DATA FOR PROCESSING Start Marker

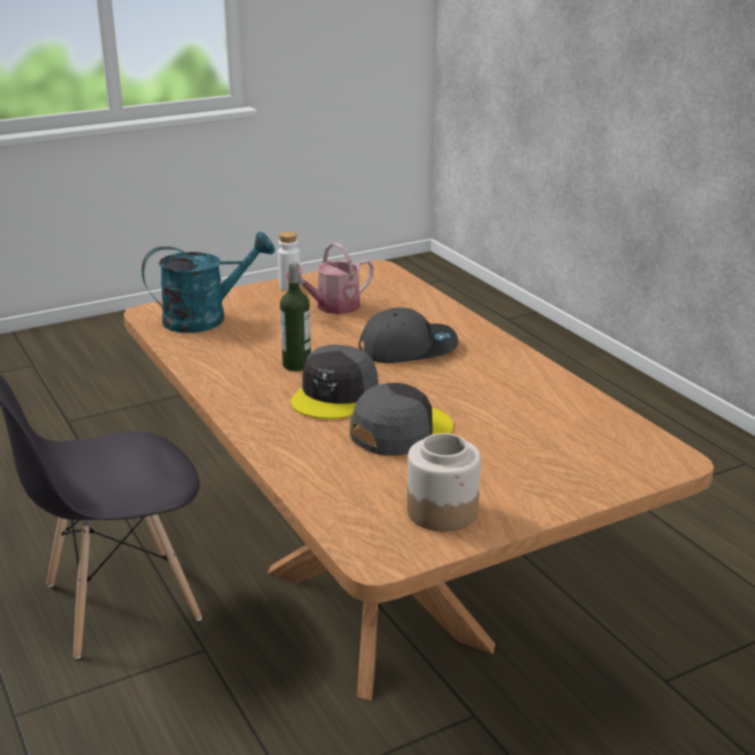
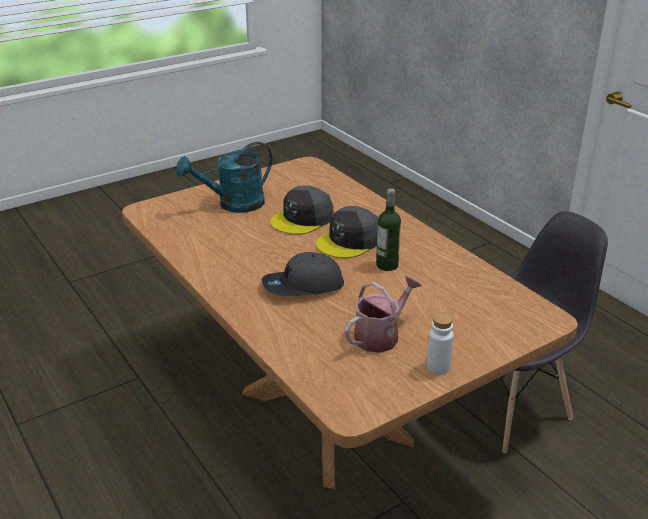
camera: 175 degrees right, 5 degrees up
turquoise watering can [142,232,275,333] -> turquoise watering can moved to [176,142,272,213]
grey cap [291,345,378,419] -> grey cap turned 150 degrees counterclockwise [316,206,378,258]
jar [407,433,481,532] -> none

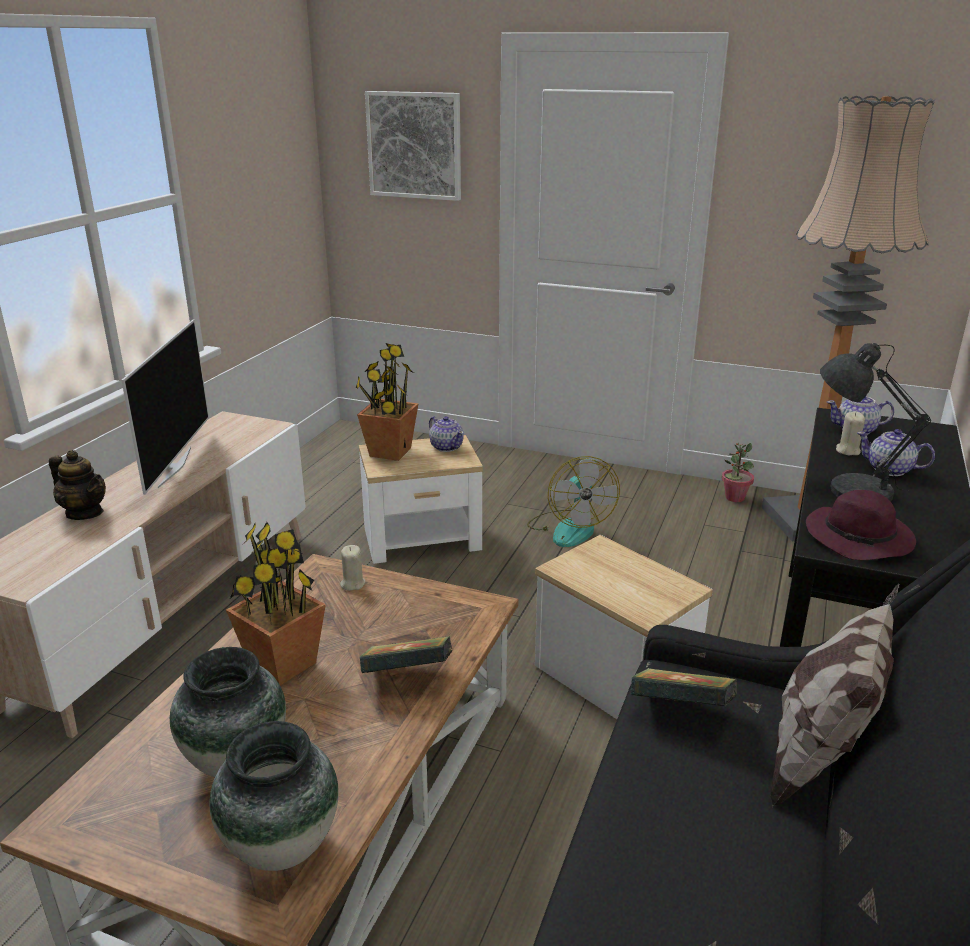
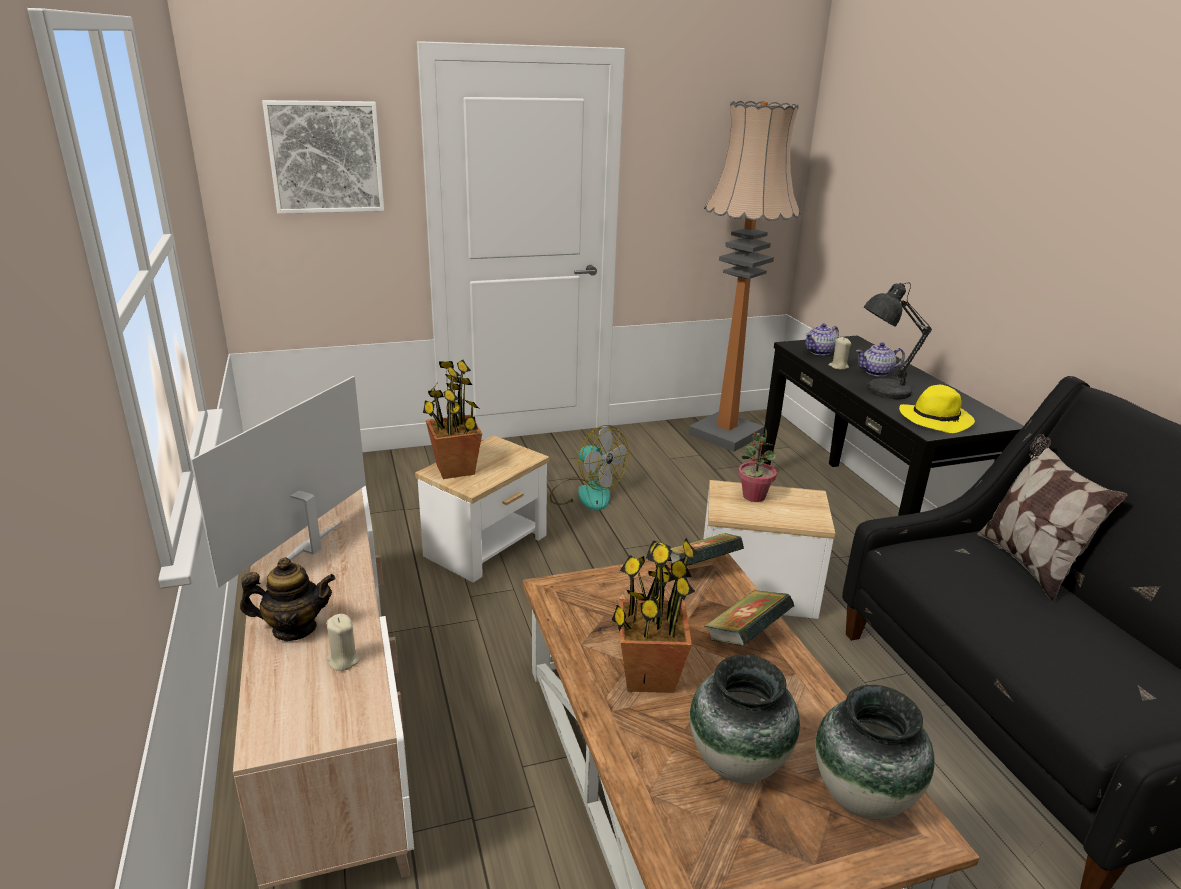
camera: 40 degrees left, 0 degrees up
television [121,319,209,495] -> television turned 120 degrees counterclockwise [190,376,366,588]
beige candle [340,545,365,591] -> beige candle moved to [326,614,360,671]
teapot [429,416,464,452] -> none
book [631,668,737,706] -> book moved to [669,533,744,566]
potted plant [722,443,754,502] -> potted plant moved to [738,429,777,502]
purple hat [806,490,916,560] -> yellow hat [899,385,975,433]

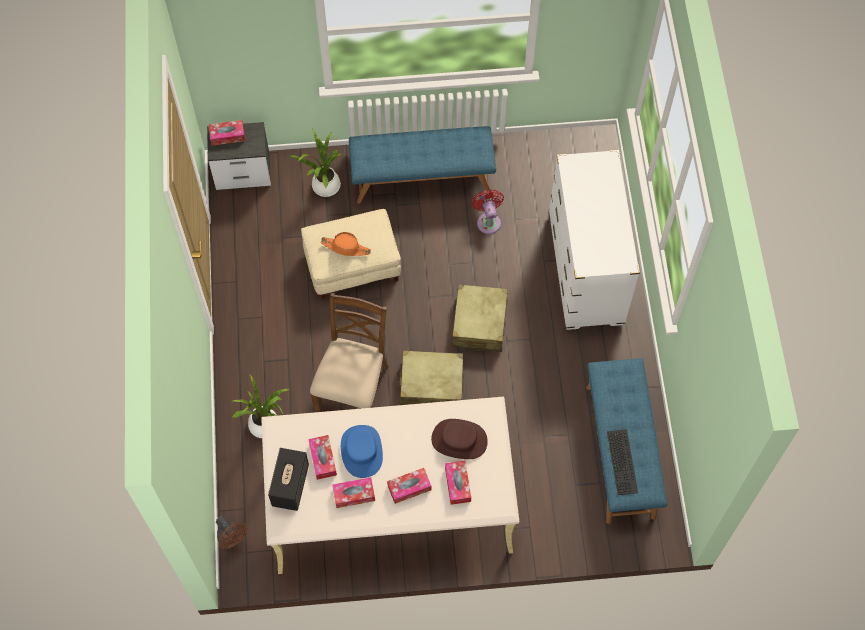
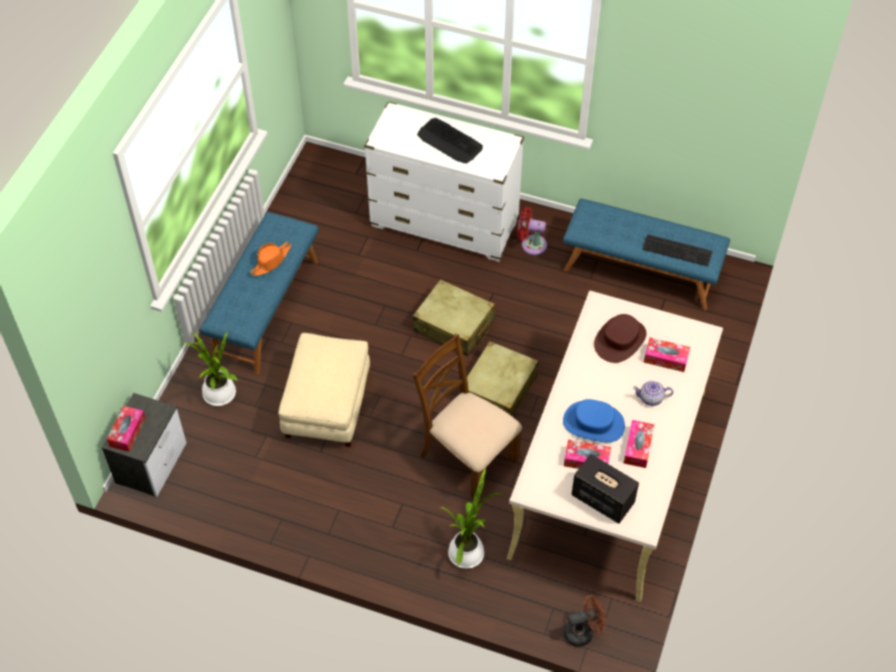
camera: 65 degrees left, 10 degrees down
orange hat [321,232,371,256] -> orange hat moved to [250,242,292,276]
tissue box [387,468,431,504] -> teapot [633,381,673,406]
red fan [472,190,504,234] -> red fan moved to [517,207,547,255]
none -> keyboard [417,118,483,163]

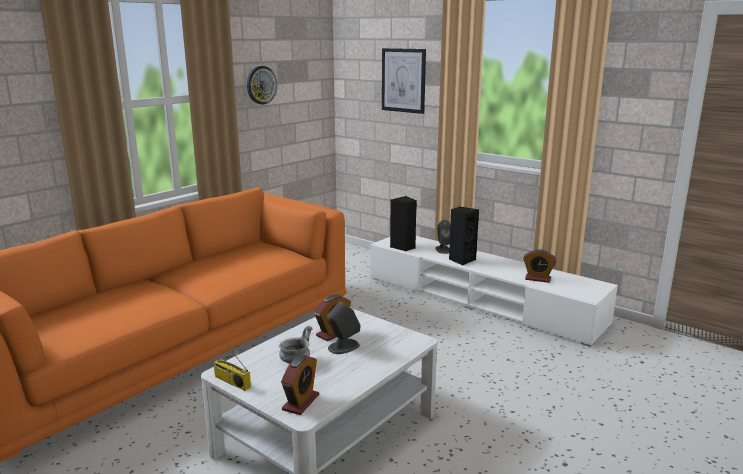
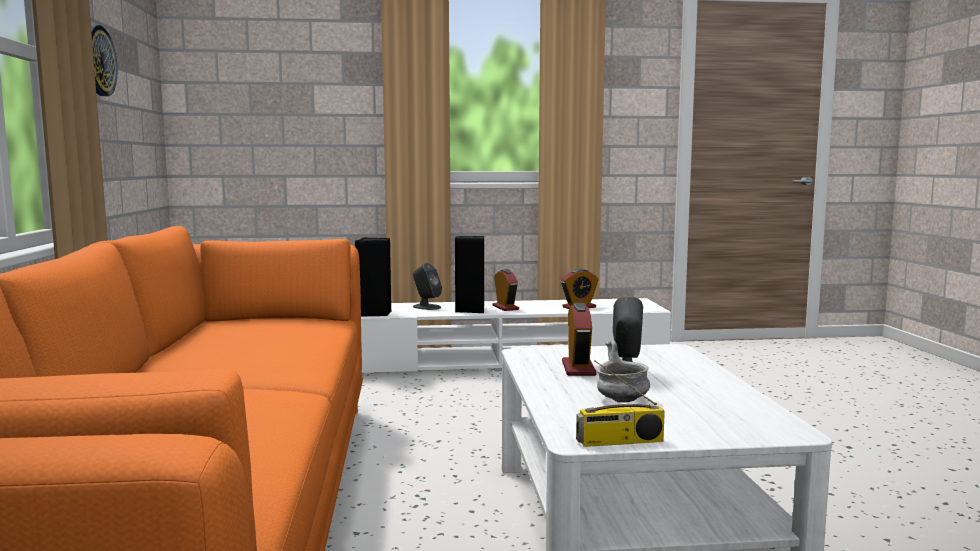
camera: 45 degrees left, 10 degrees down
alarm clock [281,355,319,415] -> alarm clock moved to [493,269,519,311]
picture [382,48,426,114] -> none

DATA FOR PROCESSING End Marker

• [WHAT THIS TASK INVOLVES]: Transcribe the data completely. No pictures should appear in the transcription.

• [ANSWER AREA]:
camera: 175 degrees right, 5 degrees up
turquoise watering can [142,232,275,333] -> turquoise watering can moved to [176,142,272,213]
grey cap [291,345,378,419] -> grey cap turned 150 degrees counterclockwise [316,206,378,258]
jar [407,433,481,532] -> none

camera: 40 degrees left, 0 degrees up
television [121,319,209,495] -> television turned 120 degrees counterclockwise [190,376,366,588]
beige candle [340,545,365,591] -> beige candle moved to [326,614,360,671]
teapot [429,416,464,452] -> none
book [631,668,737,706] -> book moved to [669,533,744,566]
potted plant [722,443,754,502] -> potted plant moved to [738,429,777,502]
purple hat [806,490,916,560] -> yellow hat [899,385,975,433]

camera: 65 degrees left, 10 degrees down
orange hat [321,232,371,256] -> orange hat moved to [250,242,292,276]
tissue box [387,468,431,504] -> teapot [633,381,673,406]
red fan [472,190,504,234] -> red fan moved to [517,207,547,255]
none -> keyboard [417,118,483,163]

camera: 45 degrees left, 10 degrees down
alarm clock [281,355,319,415] -> alarm clock moved to [493,269,519,311]
picture [382,48,426,114] -> none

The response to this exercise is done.